Collected data
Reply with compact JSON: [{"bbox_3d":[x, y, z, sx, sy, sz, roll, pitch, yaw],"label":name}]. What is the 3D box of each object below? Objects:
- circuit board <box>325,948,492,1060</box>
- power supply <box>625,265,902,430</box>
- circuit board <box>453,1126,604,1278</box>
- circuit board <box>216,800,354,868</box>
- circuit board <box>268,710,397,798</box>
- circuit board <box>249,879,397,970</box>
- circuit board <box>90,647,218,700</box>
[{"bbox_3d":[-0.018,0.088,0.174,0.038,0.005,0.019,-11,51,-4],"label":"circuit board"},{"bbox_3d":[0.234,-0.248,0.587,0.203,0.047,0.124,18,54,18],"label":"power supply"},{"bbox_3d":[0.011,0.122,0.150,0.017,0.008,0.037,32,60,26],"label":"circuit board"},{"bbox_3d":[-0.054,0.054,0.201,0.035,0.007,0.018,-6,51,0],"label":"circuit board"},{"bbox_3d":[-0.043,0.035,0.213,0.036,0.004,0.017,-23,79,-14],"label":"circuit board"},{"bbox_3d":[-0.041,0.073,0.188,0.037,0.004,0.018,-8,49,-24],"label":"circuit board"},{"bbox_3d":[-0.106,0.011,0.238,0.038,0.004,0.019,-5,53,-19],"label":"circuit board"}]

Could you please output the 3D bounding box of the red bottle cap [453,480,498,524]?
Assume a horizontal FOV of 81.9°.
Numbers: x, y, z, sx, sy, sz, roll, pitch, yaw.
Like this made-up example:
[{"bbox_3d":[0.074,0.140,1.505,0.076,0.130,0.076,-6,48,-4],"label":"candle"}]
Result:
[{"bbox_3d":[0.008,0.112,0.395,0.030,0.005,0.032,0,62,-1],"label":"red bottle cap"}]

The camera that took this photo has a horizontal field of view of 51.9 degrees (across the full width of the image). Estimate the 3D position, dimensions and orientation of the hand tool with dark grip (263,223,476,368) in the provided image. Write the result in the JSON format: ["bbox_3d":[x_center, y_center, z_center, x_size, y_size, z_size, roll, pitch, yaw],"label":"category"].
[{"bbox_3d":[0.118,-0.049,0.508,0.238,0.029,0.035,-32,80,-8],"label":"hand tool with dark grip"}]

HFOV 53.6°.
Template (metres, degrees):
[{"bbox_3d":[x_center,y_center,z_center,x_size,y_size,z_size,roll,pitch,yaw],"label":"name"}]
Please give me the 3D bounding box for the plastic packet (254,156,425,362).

*What is expected*. Could you restate word for word the lines above, from the one that contains "- circuit board <box>453,1126,604,1278</box>" through the one that contains "- circuit board <box>249,879,397,970</box>", and no others?

*Final answer*.
- circuit board <box>453,1126,604,1278</box>
- circuit board <box>216,800,354,868</box>
- circuit board <box>268,710,397,798</box>
- circuit board <box>249,879,397,970</box>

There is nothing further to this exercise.